Bob Orr, a former chief justice of the N.C. Supreme Court, Republican candidate for governor and honest-to-God fiscal conservative, had just absorbed two legal gut punches, and it was nearly too much to take in one day.

While Orr was unsuccessfully trying to convince a Superior Court judge in Wake County that it is wrong for the state to give public subsidies to a private culinary school in Charlotte, the N.C. Court of Appeals was ruling that taxpayers have no right to question $90 million in exemptions from the state's retail sales and use tax that state officials handed to Google to open a plant in Caldwell County.

"The gate to the treasury is wide open now," Orr said. "I just don't understand why the public isn't up in arms. The way this is going, the government is going to end up broke or taxing everybody into poverty."

Dose of reality

The easy answer to Orr's question is that most of us either don't know or don't care how much of their money politicians spend, or how it gets spent.

Article V, section 2 (1) of the state constitution seems clear enough: "The power of taxation shall be exercised in a just and equitable manner, for public purposes only, and shall never be surrendered, suspended, or contracted away."

The courts have decided -- most notably in a lawsuit filed by the N.C. Institute for Constitutional Law against the roughly $300 million that state and local governments were willing to toss at Dell Inc. -- that incentives have a public purpose in terms of economic development.

Politicians use a more simple argument to support corporate welfare. Theirs goes something like this: But Mom-my, everybody else jumped off the bridge, so we should, too.

In its ruling in the Google case, the appeals court said that the citizens who sued can't do so because they weren't hurt by the tax exemptions. Allowing one company to pay less in taxes, the court said, doesn't cause others to pay more.

What Orr and others at the institute would like to be able to do is argue in court whether any tangible benefits actually result from incentives.

■ Dataset excerpt:
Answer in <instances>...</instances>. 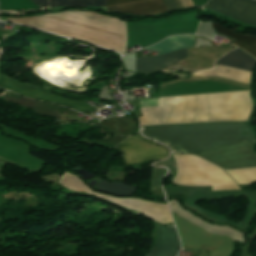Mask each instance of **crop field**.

■ Task instructions:
• 1. According to the column about state incentives, how much in sales and use tax exemptions did state officials give Google?
• 2. From the column about state incentives, extract the passage from "The courts have" up to and including "of economic development.", word for word.
• 3. Extend the column about state incentives with a few paragraphs that follow on from its last sentence.

■ Results by task:
• 1. $90 million.

• 2.
The courts have decided -- most notably in a lawsuit filed by the N.C. Institute for Constitutional Law against the roughly $300 million that state and local governments were willing to toss at Dell Inc. -- that incentives have a public purpose in terms of economic development.

• 3.
Orr's position would seem to be supported by the $23.4 million in incentive-reimbursement checks issued by Dell to Winston-Salem and Forsyth County shortly after the computer-maker announced last fall, barely four years after opening, that it would close its plant on Union Cross Road. Just like that, hundreds of people lost the jobs that were supposed to be a long-term salvation for the region.

"I'm not one who easily gives up ... but I'm enough of a realist to know that if the courts shut down every avenue of legal challenge, how productive is it to keep pounding the issue?" Orr said.

Where's ours?

The real stick-in-the-eye was a decision by Judge Michael Morgan of Wake Superior Court to toss out a legal challenge to the $10 million appropriated by the legislature in 2003 to the Johnson & Wales University campus in Charlotte. That little scheme was cooked up by former Speaker of the House Jim Black, the crook from Mecklenburg County who is doing federal prison time now.

$10 million for a private cooking school in Charlotte? You want fries with that?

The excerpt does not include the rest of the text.